What traveler hasn’t gotten off a plane after a long flight and, suddenly trying to adjust to a warm climate, thought about a dip in the water?

Marieke van der Velden, a frequent visitor to places like sub-Saharan Africa and South Asia, has it down to a routine: No sooner does she leave an airport terminal than she asks her driver where she can find a good pool – and off they go.

But when she arrives poolside, it’s doubtful she will get so much as her feet wet. “I’m not a big swimmer,” she confessed.

Ms. van der Velden is there for the pictures.

A photographer based in Amsterdam, she has traveled extensively for news organizations and nonprofit groups, documenting land-mine victims, child mortality and AIDS. It can get heavy. But during a 2009 trip to Burkina Faso, a turbulent Ouagadougou sky caught her eye. She got a shot of storm clouds off in the distance. There was a hotel pool in the foreground. She gave it little thought.
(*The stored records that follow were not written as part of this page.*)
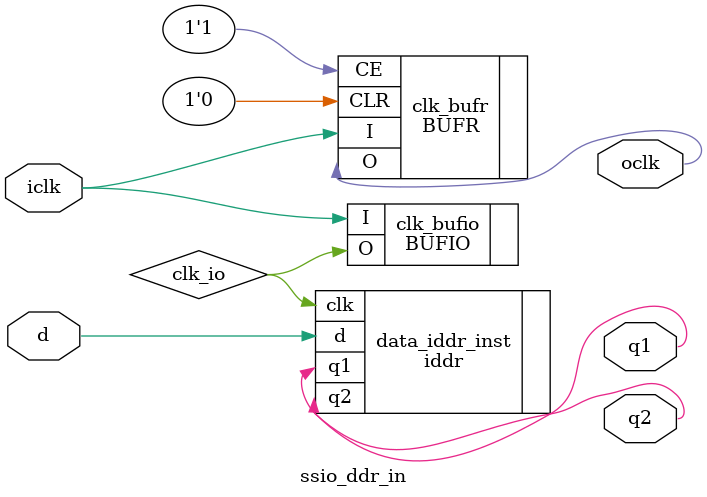
<source format=v>
`timescale 1ns / 1ps

module ssio_ddr_in #(
    parameter DATA_WIDTH = 1
)
(
	input wire iclk,
	input wire [DATA_WIDTH-1:0]d,
	output wire oclk,
	output wire [DATA_WIDTH-1:0]q1,
	output wire [DATA_WIDTH-1:0]q2
);

wire clk_io;

// pass through RX clock to input buffers
BUFIO clk_bufio (
	.I(iclk),
	.O(clk_io)
);

// pass through RX clock to logic
BUFR #(
	.BUFR_DIVIDE("BYPASS")
) clk_bufr (
	.I(iclk),
	.O(oclk),
	.CE(1'b1),
	.CLR(1'b0)
);
        
iddr #(
	.DATA_WIDTH(DATA_WIDTH)
) data_iddr_inst (
	.clk(clk_io),
	.d(d),
	.q1(q1),
	.q2(q2)
);

endmodule

</source>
A few days later, in Weotinga, her gaze was again drawn to an ominous sky, where bands of dark gray hung over buildings, trees and — what do you know? — another pool in the foreground. “Two minutes before the flood came,” reads the caption.

It was only when Ms. van der Velden was back in the Netherlands showing her work to a friend that pools moved from foreground to forefront. She decided to photograph them as a sideline whenever she was traveling on assignment. The result is a series of photos called, appropriately enough, “Swimming Pools.

Dakar, Senegal. Preparing for dinner with a view on the Atlantic Ocean during sunset at the newly built Radisson Blu Hotel.
Marieke van der VeldenDakar, Senegal. Preparing for dinner with a view on the Atlantic Ocean during sunset at the newly built Radisson Blu Hotel.


Since she began, Ms. van der Velden has photographed pools in Afghanistan, Bangladesh, Albania and Uganda, among other countries.

She is not the first artist to turn her attention to pools.

Beginning in the 1960s, David Hockney produced a series of sun-drenched pool paintings that would make even Woody Allen want to pack his bags and move to California. (“O, wow,” Ms. van der Velden wrote in an e-mail after the paintings were called to her attention. “This is so beautiful. I never saw these paintings. It feels so clear and bright and peaceful.”)

And in John Cheever’s short story “The Swimmer,” a young man decides to make his way home across the suburbs by swimming from pool to pool. Somewhere along the way, youth is lost, as are prosperity, happiness and any sense of pools as a place anyone would want to spend time in.

Ms. van der Velden’s work falls somewhere in between.

There are photographs of girls in Kenya playing at a resort, and of students lounging on deck chairs in Malawi. But there is also a photo of three boys at a pool in Baghdad, where Ms. van der Velden traveled in 2011, when American forces left the country. There is no hint of warfare in the picture, but it is hard to look at the boys without wondering if this is just a stolen moment of happiness. In Coonor, India, an empty pool on a former British estate speaks of empires gone and legacies of uncertain value.

Other photographs are even more unsettling. Near Monrovia, Liberia, a pool that once belonged to President William Tolbert, who was killed in 1980, is filled with murky water. Elsewhere in Liberia, poolside tables are stacked upside down at a house said to belong to a relative of Charles Taylor, the Liberian leader convicted of playing a role in atrocities in Sierra Leone.

Ms. van der Velden does not always come away with a shot. In Chicago one winter, she says, a rooftop pool was full of snow, just begging to be photographed, but no one would unlock the door to let her get to it. And sometimes, she visits a pool, walks around and leaves.

Your average swimmer may decide not to go into a pool for the ordinary reasons. Water that’s too cold, perhaps. Too much chlorine. Or maybe there’s not enough chlorine in the world to make up for all those little kids splashing around the shallow end.

When Ms. van der Velden gives the thumbs-down to a pool, it is harder to put into words. She has to feel a “click.” She has to feel that her photographs will tell a story.

“There are a lot of swimming pools in the world that are not interesting at all,” she said. “They are just swimming pools. Nothing is happening.”